5.1. Local Operators in Python

In scipy.ndimage several local image operators are available. Ranging from the linear filters (a.o. convolve, correlate, gaussian, prewitt, sobel) to the morphological filters (a.o. erosion, dilation, opening and closing). See the ndimage documentaion.

A nice function in scipy.ndimage is the generic_filter. This allows us to quickly make a prototype of a filter and test it on image. It won´t be fast but you get results (a working program) fast.

For instance consider the local filter where the neighborhood is a 19 by 19 window and the resulting value is the mean of this neighborhood: a simple uniform linear filter.

Although the uniform filter is available in specialized form in scipy.ndimage we will discuss what is needed to implement this filter using the generic_filter.

1f = plt.imread(ipcv_image_path('trui.png'))
2g = generic_filter(f, np.mean, size=(19,19))
../../../_images/unif19x19.png

Fig. 5.2 Uniform Filter.

Here we have used the numpy function np.mean to calculate the mean value of \(19^2\) values. The generic_filter function takes care of

  1. the loop over all pixels,

  2. get all \(19^2\) values from the neighborhood,

  3. taking care of the border (you can specify a way to deal with the border),

  4. call the supplied function (mean in our case) and

  5. setting the pixel in the output image equal to the returned value.

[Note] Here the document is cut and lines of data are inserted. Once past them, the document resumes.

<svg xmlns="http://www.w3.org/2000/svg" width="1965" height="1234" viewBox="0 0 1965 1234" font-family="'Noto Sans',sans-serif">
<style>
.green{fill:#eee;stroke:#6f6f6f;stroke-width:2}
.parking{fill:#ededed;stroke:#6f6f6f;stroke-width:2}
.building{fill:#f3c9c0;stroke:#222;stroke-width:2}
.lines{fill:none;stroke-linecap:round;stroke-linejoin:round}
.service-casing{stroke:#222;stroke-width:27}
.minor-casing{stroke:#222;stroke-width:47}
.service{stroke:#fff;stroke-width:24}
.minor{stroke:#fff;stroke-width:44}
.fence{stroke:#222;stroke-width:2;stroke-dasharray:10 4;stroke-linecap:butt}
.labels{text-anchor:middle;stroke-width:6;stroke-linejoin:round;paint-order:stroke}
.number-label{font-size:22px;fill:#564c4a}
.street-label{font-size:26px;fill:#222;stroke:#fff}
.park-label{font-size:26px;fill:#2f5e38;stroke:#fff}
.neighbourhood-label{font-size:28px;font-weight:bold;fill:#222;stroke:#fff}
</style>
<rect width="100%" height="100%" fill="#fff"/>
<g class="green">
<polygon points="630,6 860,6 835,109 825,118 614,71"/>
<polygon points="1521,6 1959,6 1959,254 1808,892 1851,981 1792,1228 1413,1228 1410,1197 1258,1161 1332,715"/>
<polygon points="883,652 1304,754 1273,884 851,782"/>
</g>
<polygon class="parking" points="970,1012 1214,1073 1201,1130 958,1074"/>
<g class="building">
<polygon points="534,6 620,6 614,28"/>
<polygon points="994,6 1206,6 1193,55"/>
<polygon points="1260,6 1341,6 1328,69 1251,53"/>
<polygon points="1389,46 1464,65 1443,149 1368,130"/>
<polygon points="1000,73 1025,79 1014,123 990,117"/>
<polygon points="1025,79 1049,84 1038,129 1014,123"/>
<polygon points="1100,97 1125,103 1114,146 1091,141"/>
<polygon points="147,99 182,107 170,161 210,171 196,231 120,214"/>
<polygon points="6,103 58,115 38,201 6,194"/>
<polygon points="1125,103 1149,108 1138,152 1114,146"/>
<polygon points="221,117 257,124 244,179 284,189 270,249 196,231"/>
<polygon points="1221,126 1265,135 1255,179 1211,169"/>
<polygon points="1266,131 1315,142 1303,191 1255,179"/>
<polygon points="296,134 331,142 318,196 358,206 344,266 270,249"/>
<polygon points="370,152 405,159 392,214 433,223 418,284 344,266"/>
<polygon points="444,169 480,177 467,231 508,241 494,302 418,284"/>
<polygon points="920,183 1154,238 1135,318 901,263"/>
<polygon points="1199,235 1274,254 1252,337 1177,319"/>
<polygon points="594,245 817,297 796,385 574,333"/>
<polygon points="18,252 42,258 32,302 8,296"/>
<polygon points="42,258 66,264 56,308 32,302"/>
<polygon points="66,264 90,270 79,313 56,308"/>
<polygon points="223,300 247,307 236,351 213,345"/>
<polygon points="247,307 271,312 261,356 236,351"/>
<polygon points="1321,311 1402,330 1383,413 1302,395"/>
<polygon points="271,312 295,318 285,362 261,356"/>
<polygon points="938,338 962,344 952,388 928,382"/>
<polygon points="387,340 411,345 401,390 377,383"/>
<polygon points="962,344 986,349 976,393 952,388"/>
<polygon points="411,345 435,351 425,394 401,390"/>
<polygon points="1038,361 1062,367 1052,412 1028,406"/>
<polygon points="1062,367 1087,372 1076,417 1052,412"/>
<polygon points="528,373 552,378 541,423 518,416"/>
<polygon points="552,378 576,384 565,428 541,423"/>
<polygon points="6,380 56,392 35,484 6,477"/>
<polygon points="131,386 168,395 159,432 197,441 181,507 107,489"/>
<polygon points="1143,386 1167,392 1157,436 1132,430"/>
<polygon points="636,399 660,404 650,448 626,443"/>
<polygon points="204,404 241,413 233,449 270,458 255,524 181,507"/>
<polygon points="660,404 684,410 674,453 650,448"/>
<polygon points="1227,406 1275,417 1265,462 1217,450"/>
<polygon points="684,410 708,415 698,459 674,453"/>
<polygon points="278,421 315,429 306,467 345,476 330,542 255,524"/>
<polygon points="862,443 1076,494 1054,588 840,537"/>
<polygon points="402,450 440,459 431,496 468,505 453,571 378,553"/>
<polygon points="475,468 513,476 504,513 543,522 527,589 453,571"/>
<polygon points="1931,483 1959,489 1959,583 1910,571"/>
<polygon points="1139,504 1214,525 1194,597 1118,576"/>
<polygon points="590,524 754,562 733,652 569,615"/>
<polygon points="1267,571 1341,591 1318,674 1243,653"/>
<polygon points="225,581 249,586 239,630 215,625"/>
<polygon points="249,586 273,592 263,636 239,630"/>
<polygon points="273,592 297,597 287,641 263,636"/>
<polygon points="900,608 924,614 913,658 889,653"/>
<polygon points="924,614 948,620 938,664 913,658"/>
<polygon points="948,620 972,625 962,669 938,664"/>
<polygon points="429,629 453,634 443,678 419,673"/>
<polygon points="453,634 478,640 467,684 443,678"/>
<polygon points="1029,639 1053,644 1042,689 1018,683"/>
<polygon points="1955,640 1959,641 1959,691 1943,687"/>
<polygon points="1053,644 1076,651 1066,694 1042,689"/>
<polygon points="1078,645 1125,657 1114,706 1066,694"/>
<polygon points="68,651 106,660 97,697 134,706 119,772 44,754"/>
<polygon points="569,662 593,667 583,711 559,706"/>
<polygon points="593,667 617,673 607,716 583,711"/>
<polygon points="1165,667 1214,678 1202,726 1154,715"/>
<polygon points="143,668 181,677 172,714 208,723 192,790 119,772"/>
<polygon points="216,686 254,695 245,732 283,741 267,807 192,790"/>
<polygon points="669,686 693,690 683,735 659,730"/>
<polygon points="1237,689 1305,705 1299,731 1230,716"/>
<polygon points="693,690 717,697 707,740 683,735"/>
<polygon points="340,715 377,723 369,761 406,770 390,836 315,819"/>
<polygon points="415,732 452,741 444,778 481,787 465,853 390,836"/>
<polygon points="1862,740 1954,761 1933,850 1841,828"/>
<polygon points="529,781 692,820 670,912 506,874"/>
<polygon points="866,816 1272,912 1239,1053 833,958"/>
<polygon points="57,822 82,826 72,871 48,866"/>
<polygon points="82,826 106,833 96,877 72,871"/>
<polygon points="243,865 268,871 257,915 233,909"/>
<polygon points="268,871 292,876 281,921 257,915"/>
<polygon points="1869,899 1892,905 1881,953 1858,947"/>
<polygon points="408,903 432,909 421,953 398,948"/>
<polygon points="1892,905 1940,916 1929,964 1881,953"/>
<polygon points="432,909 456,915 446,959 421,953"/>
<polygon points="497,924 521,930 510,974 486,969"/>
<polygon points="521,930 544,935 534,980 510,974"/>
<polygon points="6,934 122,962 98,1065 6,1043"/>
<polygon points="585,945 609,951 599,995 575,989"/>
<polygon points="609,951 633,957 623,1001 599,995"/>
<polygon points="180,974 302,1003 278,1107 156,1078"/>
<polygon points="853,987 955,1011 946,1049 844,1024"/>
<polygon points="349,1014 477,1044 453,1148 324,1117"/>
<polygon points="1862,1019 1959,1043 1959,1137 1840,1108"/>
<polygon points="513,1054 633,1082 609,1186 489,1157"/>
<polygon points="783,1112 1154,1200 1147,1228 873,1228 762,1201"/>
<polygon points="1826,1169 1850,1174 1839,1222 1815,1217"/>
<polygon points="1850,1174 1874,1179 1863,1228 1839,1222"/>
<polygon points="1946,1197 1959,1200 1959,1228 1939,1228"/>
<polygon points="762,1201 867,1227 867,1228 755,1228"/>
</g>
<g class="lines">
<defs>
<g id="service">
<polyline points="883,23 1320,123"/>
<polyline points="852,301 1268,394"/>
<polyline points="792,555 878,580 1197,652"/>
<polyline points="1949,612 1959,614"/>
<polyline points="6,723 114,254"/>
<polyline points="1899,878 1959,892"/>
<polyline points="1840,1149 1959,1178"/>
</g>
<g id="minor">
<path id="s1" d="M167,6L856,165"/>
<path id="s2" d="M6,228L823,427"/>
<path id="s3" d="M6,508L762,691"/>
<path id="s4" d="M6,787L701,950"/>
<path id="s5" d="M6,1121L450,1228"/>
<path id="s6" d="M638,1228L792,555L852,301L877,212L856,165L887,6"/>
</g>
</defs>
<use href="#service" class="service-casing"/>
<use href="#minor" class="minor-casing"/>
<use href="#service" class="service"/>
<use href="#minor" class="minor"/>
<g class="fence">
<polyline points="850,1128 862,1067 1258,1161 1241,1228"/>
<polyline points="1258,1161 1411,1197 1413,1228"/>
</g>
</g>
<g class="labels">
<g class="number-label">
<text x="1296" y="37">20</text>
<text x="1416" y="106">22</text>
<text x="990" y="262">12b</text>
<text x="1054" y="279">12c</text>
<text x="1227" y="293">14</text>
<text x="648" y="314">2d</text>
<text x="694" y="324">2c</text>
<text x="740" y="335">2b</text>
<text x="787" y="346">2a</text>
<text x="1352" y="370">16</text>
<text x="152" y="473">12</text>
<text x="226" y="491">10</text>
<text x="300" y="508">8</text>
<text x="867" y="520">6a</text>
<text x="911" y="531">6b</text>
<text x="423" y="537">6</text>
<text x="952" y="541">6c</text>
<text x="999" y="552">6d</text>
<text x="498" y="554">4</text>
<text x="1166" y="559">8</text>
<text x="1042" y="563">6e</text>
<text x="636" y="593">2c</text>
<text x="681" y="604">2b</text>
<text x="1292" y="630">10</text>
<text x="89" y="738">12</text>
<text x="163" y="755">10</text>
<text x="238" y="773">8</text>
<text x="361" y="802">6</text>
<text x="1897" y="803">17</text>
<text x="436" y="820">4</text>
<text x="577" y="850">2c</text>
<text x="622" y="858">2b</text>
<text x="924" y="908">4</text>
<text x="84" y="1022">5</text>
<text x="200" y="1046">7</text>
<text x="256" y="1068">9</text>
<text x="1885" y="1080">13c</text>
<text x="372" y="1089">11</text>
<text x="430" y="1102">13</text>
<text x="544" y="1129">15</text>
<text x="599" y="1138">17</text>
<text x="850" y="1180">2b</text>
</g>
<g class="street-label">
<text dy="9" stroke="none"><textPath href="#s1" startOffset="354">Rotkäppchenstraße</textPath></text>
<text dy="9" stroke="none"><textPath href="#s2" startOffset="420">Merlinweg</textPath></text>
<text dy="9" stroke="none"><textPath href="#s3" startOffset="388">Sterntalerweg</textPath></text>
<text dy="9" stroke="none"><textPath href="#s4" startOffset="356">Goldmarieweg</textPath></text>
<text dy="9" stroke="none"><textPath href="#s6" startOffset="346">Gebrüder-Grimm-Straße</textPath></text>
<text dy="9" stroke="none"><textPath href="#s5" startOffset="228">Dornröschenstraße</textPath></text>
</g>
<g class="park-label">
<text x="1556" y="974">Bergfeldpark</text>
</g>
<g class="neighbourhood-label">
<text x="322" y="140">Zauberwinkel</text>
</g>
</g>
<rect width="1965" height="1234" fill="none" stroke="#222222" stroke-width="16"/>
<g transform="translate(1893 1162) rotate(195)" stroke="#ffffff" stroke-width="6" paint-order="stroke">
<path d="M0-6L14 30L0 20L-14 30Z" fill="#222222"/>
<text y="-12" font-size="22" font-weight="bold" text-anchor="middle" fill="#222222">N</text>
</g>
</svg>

Implementing a median filter then is simple: change np.mean into np.median:

1f = plt.imread(ipcv_image_path('trui.png'))
2g = generic_filter(f, np.median, size=(19,19))
../../../_images/median19x19.png

Fig. 5.3 Median Filter.

You are not restricted to select a buildin function. You can define your own function and use that. A disavantage of this generic filter function is that all pixel values in the neighborhood are passed to your own function in a 1D array. You can easily figure out in what order they are passed but it is not documented i think.

Note that we have shown two local operators (filters) that are also available as specialized implementations. Without doubt the specialized versions are much faster then the generic ones. The linear uniform filter can be made a lot faster by decomposing it into two consecutive linear filters (this will be discussed in another section on separable kernels.)

The median filter is notably more difficult to speed up. In the section on percentile filtering a classical method to speed up the median image filter is discussed.

A word of warning is important here. Never expect that a low level image processing algorithm (like a local image filter) can be optimally implemented in an interpreted language like Python. Low level image processing is best done in a low level language (like C or C++). Nevertheless languages like Python are very usefull to make prototypes, i.e. to test new ideas (and of course as a language to glue all kinds of low level operators implemented in a low level language together, this is how a lot of the modern CV and ML frame works are often used, like OpenCV for computer vision and PyTorch for machine learning).